> [What you will do]: Transcribe the full listing so that each line reads as it does in the original.

> [Entries provided]:

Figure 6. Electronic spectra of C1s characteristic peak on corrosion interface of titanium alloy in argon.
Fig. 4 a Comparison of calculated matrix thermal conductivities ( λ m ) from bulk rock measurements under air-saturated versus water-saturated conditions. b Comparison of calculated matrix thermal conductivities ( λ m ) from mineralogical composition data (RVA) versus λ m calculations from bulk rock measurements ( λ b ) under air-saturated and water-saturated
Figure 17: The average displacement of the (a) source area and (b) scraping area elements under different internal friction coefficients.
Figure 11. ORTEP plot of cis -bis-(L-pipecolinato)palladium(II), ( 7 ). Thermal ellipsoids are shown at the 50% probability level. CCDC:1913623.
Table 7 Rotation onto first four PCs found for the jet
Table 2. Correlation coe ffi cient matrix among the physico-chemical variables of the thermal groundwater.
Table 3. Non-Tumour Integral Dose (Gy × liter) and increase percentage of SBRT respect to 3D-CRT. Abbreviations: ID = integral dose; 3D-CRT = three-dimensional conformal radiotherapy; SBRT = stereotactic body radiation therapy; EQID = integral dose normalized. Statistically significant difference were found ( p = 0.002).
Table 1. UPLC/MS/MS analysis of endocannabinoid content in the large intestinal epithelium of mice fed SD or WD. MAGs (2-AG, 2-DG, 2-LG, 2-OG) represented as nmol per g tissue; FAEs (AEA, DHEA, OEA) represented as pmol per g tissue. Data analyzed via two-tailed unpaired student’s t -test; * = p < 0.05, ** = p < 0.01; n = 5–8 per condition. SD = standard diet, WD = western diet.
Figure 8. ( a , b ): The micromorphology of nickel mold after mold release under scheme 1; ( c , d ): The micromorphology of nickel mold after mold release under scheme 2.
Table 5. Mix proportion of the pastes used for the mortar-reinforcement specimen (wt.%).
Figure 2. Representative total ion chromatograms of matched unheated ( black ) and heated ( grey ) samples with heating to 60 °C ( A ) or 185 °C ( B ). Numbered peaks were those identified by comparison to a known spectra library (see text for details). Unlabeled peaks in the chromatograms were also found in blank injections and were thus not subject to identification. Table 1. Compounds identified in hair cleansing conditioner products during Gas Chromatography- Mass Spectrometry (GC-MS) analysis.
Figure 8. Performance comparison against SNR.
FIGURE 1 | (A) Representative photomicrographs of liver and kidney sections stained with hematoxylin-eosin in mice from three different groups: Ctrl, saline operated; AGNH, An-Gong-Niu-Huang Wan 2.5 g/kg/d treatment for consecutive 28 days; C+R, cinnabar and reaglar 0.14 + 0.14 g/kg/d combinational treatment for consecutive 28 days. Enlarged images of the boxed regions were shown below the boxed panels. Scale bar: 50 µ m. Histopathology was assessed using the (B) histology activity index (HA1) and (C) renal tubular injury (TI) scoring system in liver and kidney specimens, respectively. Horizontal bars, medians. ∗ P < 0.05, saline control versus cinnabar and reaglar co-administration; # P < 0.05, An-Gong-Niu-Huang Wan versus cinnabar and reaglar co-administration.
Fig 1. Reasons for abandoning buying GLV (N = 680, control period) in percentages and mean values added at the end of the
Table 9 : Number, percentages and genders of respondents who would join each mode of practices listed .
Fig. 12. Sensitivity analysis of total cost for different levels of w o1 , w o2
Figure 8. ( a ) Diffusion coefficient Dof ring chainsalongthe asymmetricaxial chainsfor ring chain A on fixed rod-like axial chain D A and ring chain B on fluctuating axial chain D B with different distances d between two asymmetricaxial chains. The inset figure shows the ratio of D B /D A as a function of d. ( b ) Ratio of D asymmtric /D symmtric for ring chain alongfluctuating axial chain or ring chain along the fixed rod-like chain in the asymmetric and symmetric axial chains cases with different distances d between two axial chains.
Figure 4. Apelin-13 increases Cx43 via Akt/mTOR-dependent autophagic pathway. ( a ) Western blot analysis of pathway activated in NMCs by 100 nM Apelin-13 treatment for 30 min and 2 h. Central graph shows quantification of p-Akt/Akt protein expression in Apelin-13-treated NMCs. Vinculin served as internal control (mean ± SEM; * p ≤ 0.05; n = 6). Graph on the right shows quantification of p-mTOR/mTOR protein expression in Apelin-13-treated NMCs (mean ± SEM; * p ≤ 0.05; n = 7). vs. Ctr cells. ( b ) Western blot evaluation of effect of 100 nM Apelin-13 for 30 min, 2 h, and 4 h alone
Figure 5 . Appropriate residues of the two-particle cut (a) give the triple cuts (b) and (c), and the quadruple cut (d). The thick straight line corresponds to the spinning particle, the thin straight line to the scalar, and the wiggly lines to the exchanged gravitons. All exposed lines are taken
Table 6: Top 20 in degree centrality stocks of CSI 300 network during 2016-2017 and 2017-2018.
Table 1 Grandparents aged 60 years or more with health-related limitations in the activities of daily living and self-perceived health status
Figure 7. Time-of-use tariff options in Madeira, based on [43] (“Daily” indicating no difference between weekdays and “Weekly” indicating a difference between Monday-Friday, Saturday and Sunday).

> [Your solution]:
Figure 6. Electronic spectra of C1s characteristic peak on corrosion interface of titanium alloy in argon.
Fig. 4 a Comparison of calculated matrix thermal conductivities ( λ m ) from bulk rock measurements under air-saturated versus water-saturated conditions. b Comparison of calculated matrix thermal conductivities ( λ m ) from mineralogical composition data (RVA) versus λ m calculations from bulk rock measurements ( λ b ) under air-saturated and water-saturated
Figure 17: The average displacement of the (a) source area and (b) scraping area elements under different internal friction coefficients.
Figure 11. ORTEP plot of cis -bis-(L-pipecolinato)palladium(II), ( 7 ). Thermal ellipsoids are shown at the 50% probability level. CCDC:1913623.
Table 7 Rotation onto first four PCs found for the jet
Table 2. Correlation coe ffi cient matrix among the physico-chemical variables of the thermal groundwater.
Table 3. Non-Tumour Integral Dose (Gy × liter) and increase percentage of SBRT respect to 3D-CRT. Abbreviations: ID = integral dose; 3D-CRT = three-dimensional conformal radiotherapy; SBRT = stereotactic body radiation therapy; EQID = integral dose normalized. Statistically significant difference were found ( p = 0.002).
Table 1. UPLC/MS/MS analysis of endocannabinoid content in the large intestinal epithelium of mice fed SD or WD. MAGs (2-AG, 2-DG, 2-LG, 2-OG) represented as nmol per g tissue; FAEs (AEA, DHEA, OEA) represented as pmol per g tissue. Data analyzed via two-tailed unpaired student’s t -test; * = p < 0.05, ** = p < 0.01; n = 5–8 per condition. SD = standard diet, WD = western diet.
Figure 8. ( a , b ): The micromorphology of nickel mold after mold release under scheme 1; ( c , d ): The micromorphology of nickel mold after mold release under scheme 2.
Table 5. Mix proportion of the pastes used for the mortar-reinforcement specimen (wt.%).
Figure 2. Representative total ion chromatograms of matched unheated ( black ) and heated ( grey ) samples with heating to 60 °C ( A ) or 185 °C ( B ). Numbered peaks were those identified by comparison to a known spectra library (see text for details). Unlabeled peaks in the chromatograms were also found in blank injections and were thus not subject to identification. Table 1. Compounds identified in hair cleansing conditioner products during Gas Chromatography- Mass Spectrometry (GC-MS) analysis.
Figure 8. Performance comparison against SNR.
FIGURE 1 | (A) Representative photomicrographs of liver and kidney sections stained with hematoxylin-eosin in mice from three different groups: Ctrl, saline operated; AGNH, An-Gong-Niu-Huang Wan 2.5 g/kg/d treatment for consecutive 28 days; C+R, cinnabar and reaglar 0.14 + 0.14 g/kg/d combinational treatment for consecutive 28 days. Enlarged images of the boxed regions were shown below the boxed panels. Scale bar: 50 µ m. Histopathology was assessed using the (B) histology activity index (HA1) and (C) renal tubular injury (TI) scoring system in liver and kidney specimens, respectively. Horizontal bars, medians. ∗ P < 0.05, saline control versus cinnabar and reaglar co-administration; # P < 0.05, An-Gong-Niu-Huang Wan versus cinnabar and reaglar co-administration.
Fig 1. Reasons for abandoning buying GLV (N = 680, control period) in percentages and mean values added at the end of the
Table 9 : Number, percentages and genders of respondents who would join each mode of practices listed .
Fig. 12. Sensitivity analysis of total cost for different levels of w o1 , w o2
Figure 8. ( a ) Diffusion coefficient Dof ring chainsalongthe asymmetricaxial chainsfor ring chain A on fixed rod-like axial chain D A and ring chain B on fluctuating axial chain D B with different distances d between two asymmetricaxial chains. The inset figure shows the ratio of D B /D A as a function of d. ( b ) Ratio of D asymmtric /D symmtric for ring chain alongfluctuating axial chain or ring chain along the fixed rod-like chain in the asymmetric and symmetric axial chains cases with different distances d between two axial chains.
Figure 4. Apelin-13 increases Cx43 via Akt/mTOR-dependent autophagic pathway. ( a ) Western blot analysis of pathway activated in NMCs by 100 nM Apelin-13 treatment for 30 min and 2 h. Central graph shows quantification of p-Akt/Akt protein expression in Apelin-13-treated NMCs. Vinculin served as internal control (mean ± SEM; * p ≤ 0.05; n = 6). Graph on the right shows quantification of p-mTOR/mTOR protein expression in Apelin-13-treated NMCs (mean ± SEM; * p ≤ 0.05; n = 7). vs. Ctr cells. ( b ) Western blot evaluation of effect of 100 nM Apelin-13 for 30 min, 2 h, and 4 h alone
Figure 5 . Appropriate residues of the two-particle cut (a) give the triple cuts (b) and (c), and the quadruple cut (d). The thick straight line corresponds to the spinning particle, the thin straight line to the scalar, and the wiggly lines to the exchanged gravitons. All exposed lines are taken
Table 6: Top 20 in degree centrality stocks of CSI 300 network during 2016-2017 and 2017-2018.
Table 1 Grandparents aged 60 years or more with health-related limitations in the activities of daily living and self-perceived health status
Figure 7. Time-of-use tariff options in Madeira, based on [43] (“Daily” indicating no difference between weekdays and “Weekly” indicating a difference between Monday-Friday, Saturday and Sunday).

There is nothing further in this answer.